Дворцовая церковь не очень обширна. Она была наполнена представителями всех монархов Европы и Азии, несколькими иностранцами, подобно мне получившими разрешение присутствовать в составе дипломатического корпуса, женами послов и, наконец, придворными чинами. Нас отделяла балюстрада от полукруглого зала, в котором помещался алтарь, похожий на низкий четырехугольный стол. На клиросе видны были места, предназначенные для царской фамилии и остававшиеся пока пустыми.

Я мало видел могущего сравниться по великолепию и торжественности с появлением императора в сверкающей золотом церкви. Он вошел с императрицей в сопровождении всего двора, и тотчас мои взоры, как и взоры всех присутствующих, устремились на него, а затем и на всю императорскую семью. Молодые супруги сияли: брак по любви, в шитых золотом платьях и при столь пышной обстановке — большая редкость, и зрелище поэтому становилось еще гораздо интереснее. Так шептали вокруг меня, но я лично не верю этому чуду и невольно вижу во всем, что здесь делается и говорится, какой-либо политический расчет. Император, быть может, и сам обманывается: он верит, что поступил с отеческой нежностью, в то время как в глубине души этот выбор был, наверное, обусловлен надеждой на какую-либо выгоду в будущем. Честолюбие подобно скупости: скупец рассчитывает даже тогда, когда, казалось бы, поддается бескорыстному влечению сердца.

Хотя присутствующих было много, а церковь невелика, тем не менее нигде не наблюдалось ни малейшего замешательства. Я стоял среди дипломатического корпуса, вблизи балюстрады, и мог легко наблюдать лица и движения всех высокопоставленных особ, которых объединил здесь долг и любопытство. Почтительное молчание не нарушалось ни малейшим звуком. Яркие солнечные лучи освещали внутренность церкви, жара в которой, как мне говорили, достигала 30 градусов. Позади государя виден был в длинной золотой одежде и востроконечной, золотом вышитой шапке какой-то татарский хан, наполовину подвластный, наполовину независимый от русского государя. Этот маленький восточный князек, поставленный завоевательной политикой своего высокого покровителя в крайне двусмысленное положение, признал за благо вымолить у царя «всея Руси» разрешение принять в число своих пажей собственного сына, привезенного в Петербург, чтобы тем обеспечить ему соответственную будущность. Эта поверженная власть, которая служила рельефом для власти торжествующей, невольно напомнила мне о величии Рима.

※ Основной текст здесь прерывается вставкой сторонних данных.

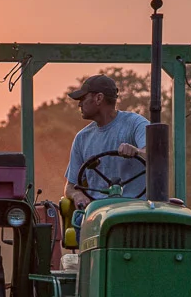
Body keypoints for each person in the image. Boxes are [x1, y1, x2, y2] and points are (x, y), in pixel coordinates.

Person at [63, 74, 147, 208]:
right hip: (98, 211)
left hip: (136, 209)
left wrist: (137, 151)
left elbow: (155, 155)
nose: (79, 104)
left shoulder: (135, 124)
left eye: (83, 98)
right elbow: (70, 186)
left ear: (98, 98)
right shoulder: (82, 138)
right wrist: (77, 195)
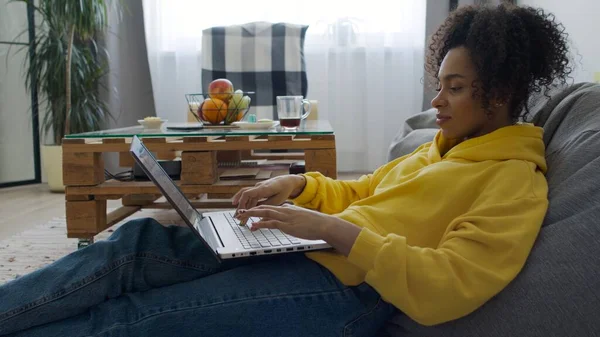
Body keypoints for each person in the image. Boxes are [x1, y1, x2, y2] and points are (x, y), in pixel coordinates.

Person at [0, 3, 573, 337]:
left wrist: (330, 230)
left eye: (455, 89)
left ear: (498, 94)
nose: (438, 102)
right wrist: (298, 185)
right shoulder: (442, 147)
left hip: (346, 294)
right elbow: (365, 189)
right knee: (129, 245)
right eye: (439, 85)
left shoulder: (514, 181)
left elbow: (449, 285)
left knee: (129, 319)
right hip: (303, 253)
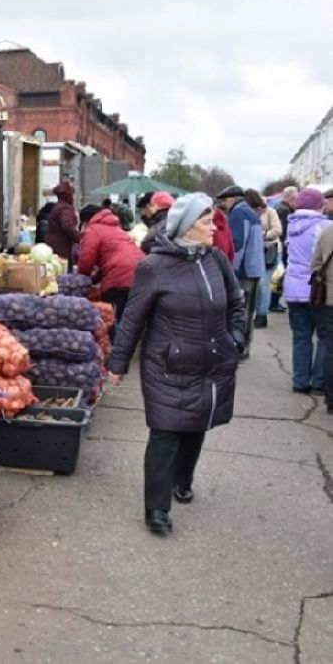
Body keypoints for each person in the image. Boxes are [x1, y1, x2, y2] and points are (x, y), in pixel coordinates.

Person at [107, 193, 245, 535]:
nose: (213, 227)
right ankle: (156, 507)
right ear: (186, 227)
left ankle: (183, 479)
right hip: (167, 363)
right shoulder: (153, 266)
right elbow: (133, 318)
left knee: (196, 425)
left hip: (210, 360)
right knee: (166, 431)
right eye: (205, 221)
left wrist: (236, 340)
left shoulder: (216, 260)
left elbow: (236, 304)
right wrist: (118, 363)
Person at [282, 187, 331, 393]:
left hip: (293, 287)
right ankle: (319, 380)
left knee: (300, 336)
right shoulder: (325, 226)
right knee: (325, 336)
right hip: (318, 288)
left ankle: (300, 380)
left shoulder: (292, 225)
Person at [77, 206, 145, 338]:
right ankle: (128, 345)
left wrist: (81, 279)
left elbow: (86, 259)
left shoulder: (93, 229)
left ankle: (117, 350)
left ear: (85, 221)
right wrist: (95, 279)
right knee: (128, 316)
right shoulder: (116, 229)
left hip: (121, 277)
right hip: (141, 271)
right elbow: (114, 258)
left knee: (111, 316)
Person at [217, 185, 264, 358]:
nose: (224, 204)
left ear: (233, 199)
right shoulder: (252, 213)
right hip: (254, 269)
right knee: (248, 311)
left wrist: (231, 269)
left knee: (239, 311)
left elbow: (237, 244)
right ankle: (245, 347)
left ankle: (238, 347)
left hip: (243, 270)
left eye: (225, 200)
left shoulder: (238, 214)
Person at [246, 189, 282, 329]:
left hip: (270, 253)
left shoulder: (271, 212)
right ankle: (252, 313)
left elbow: (278, 230)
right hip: (254, 252)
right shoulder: (248, 212)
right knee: (254, 284)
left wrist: (260, 235)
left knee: (262, 283)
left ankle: (262, 316)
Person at [310, 222, 333, 413]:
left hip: (330, 300)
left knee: (330, 348)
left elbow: (315, 265)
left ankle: (331, 399)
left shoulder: (327, 233)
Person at [270, 186, 296, 312]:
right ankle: (273, 302)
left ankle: (273, 301)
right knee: (280, 276)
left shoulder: (279, 208)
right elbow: (284, 233)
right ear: (292, 198)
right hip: (282, 248)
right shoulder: (284, 211)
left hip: (278, 247)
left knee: (277, 276)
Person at [45, 181, 80, 267]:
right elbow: (68, 227)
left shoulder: (58, 206)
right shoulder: (65, 209)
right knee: (62, 268)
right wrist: (81, 239)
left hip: (54, 243)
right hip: (62, 246)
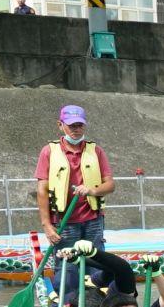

Придворные дамы и жены послов цветущей гирляндой украшали церковь. В глубине последней, на первом плане, перед ротондой, поражающей богатством росписи своих стен, расположилась вся царская семья. Сверкающее под лучами солнца золото создавало впечатление божественного сияния над головой императора и его детей. Украшения и драгоценные камни дам блистали волшебным светом среди всех сокровищ Азии, покрывающих стены храма, в котором царская роскошь, казалось, соперничала с величием Бога. Власть небесную здесь чтили, не забывая в то же время и о власти земной. Все было великолепно и достойно удивления, особенно если вспомнить то еще не слишком отдаленное время, когда брак дочери русского царя оставался совершенно незамеченным в Европе и когда Петр I объявлял, что ему принадлежит право завещать престол, кому он пожелает{41}. Какой прогресс за столь короткое время!